Beda Keterbukaan Informasi Publik dengan Satu Data Indonesia
- VIVA.co.id/Lazuardhi Utama
VIVA.co.id – Saat ini, pemerintah berupaya membuat peraturan mengenai keterbukaan data sebagai fondasi, agar ke depan bisa diakses dengan mudah bagi siapa saja.
Hal ini untuk meningkatkan kualitas dan kuantitas riset di Indonesia. Menurut Tenaga Ahli Kantor Staf Presiden, Robertus Theodore, upaya untuk melakukan keterbukaan data sudah dimulai lewat penerapan Open Government pada 2014.
Tetapi, pada prosesnya tidak berjalan mulus. Sebab, Undang-undang Nomor 14 Tahun 2008 tentang Keterbukaan Informasi Publik, dinilai belum cukup kuat karena sifatnya reactive disclosure.
"Di dalam UU (KIP) itu harus ada yang minta baru dibuka. Kalau Satu Data Indonesia sifatnya proaktif. Open by dafault. Meski begitu, tetap ada pemilahan data yang sifatnya sensitif," kata Robertus kepada VIVA.co.id, Kamis malam, 20 Juli 2017.
Dengan begitu, Peraturan Presiden diperlukan untuk memaksa kementerian/lembaga berbagi data internal ke sesama lembaga pemerintahan maupun publik.
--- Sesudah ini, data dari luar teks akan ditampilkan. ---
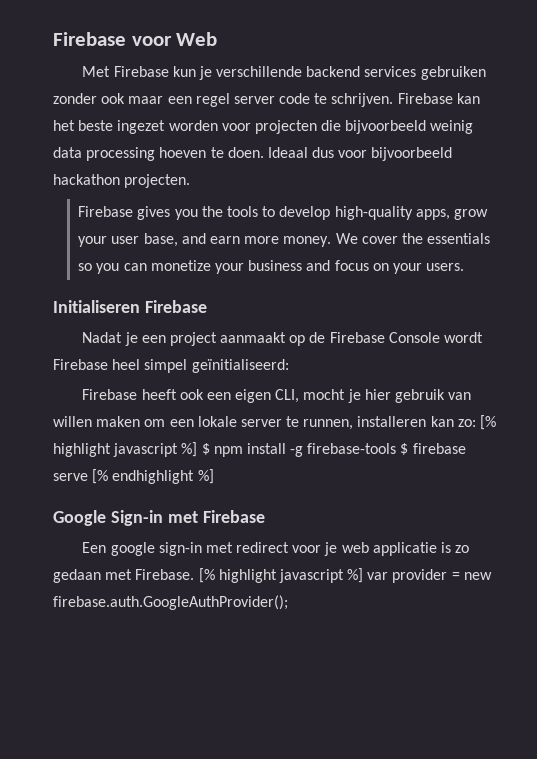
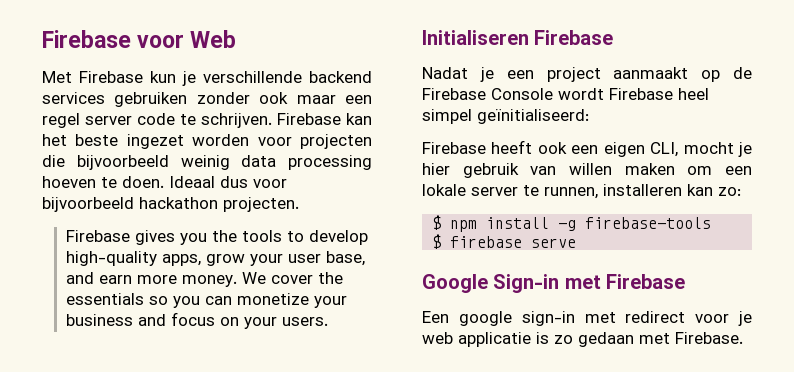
[480,415,497,430] [53,442,198,457] [% highlight javascript %] -> (741, 191) //
(397, 448) none -> (712, 223) //
[92,469,214,484] [% endhighlight %] -> (577, 243) none
[198,568,492,583] [53,595,288,610] [% highlight javascript %] var provider = new firebase.auth.GoogleAuthProvider(); -> (743, 338) none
Perpres tersebut rencananya keluar akhir tahun ini.
Pembentukan Satu Data Indonesia, melalui portal data.go.id, atas inisiatif bersama antara Kantor Staf Presiden, Bappenas, Badan Pusat Statistik, Badan Informasi Geospasial, serta kementerian/lembaga, pemerintahan daerah.
Selain itu, Robertus mengaku keberadaan SDI untuk menjawab akan minimnya data. Ia juga menjelaskan bahwa selama ini terjadi gap karena, salah satunya, berbedanya data yang dimiliki kementerian/lembaga.
"Ini seperti mengurai benang kusut, makanya harus ada fondasi dalam bentuk Perpres. Untuk data sensitif diatur di UU lain. SDI bicara tata kelola data," jelas Robertus.